Each of these patients is made whole in the course of the narrative. Through suffering, service and loyalty, Parsifal assumes preternatural powers of leadership, charisma and caring. Kundry relieves herself of her crippling guilt and is able to leave the hospital confident and mature. Amfortas perceives that he has been granted permission finally to release life. Neither of the doctors fully understands how it happened, but both recognize that they were in some important way agents of healing, in service of a higher power so elusive that they can act only as vessels.
This production marks the role debut of Nina Stemme as Kundry. Her musicianship by now has exhausted by vocabulary of praise. Her performance in the role was fully committed and it took her to places one would fear to go. In the Third Act, she seemed to try to explain so many things before arriving at the apt description of her final yearnings: dienen, dienen. Upon being told by Parsifal that her guilt is removed, her weeping in relief caused me to weep in pity for her. I would say I look forward to seeing her perform this role again, but I’m not sure I could bear the heartbreak.

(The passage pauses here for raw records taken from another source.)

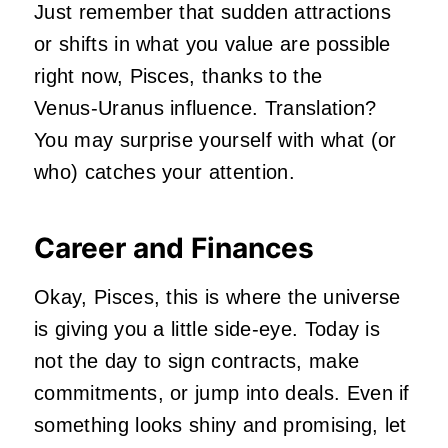
Just remember that sudden attractions
or shifts in what you value are possible
right now, Pisces, thanks to the
Venus‑Uranus influence. Translation?
You may surprise yourself with what (or
who) catches your attention.
Career and Finances
Okay, Pisces, this is where the universe
is giving you a little side‑eye. Today is
not the day to sign contracts, make
commitments, or jump into deals. Even if
something looks shiny and promising, let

Hans-Peter König was forced by illness to withdraw from the role of Gurnemanz at the eve of the first night, and René Pape sang the first two performances. I attended the third, at which Kwangchuil Youn assumed the role and was greeted with clamorous and well-deserved acknowledgement of those attending. Christopher Ventris as Parsifal and Jochen Schmeckenbecher creditably carried the roles of Parsifal and Klingsor. Semyon Bychkov led the virtuosic Orchester der Wiener Staatsoper impeccably. Of Gerald Finley, who pierced our heart as Amfortas, not much can be said after “perfection.”
An interpretation this probing is bound to have lapses of taste; foremost among them for me was Parsifal’s extraction of a 15-foot long toothpick from a gigantic model of a human brain. But no matter. This is exactly the kind of experience I treasure: A responsible probing into the dramatic core, and contemporary implications, of one of the mysteries of Western music.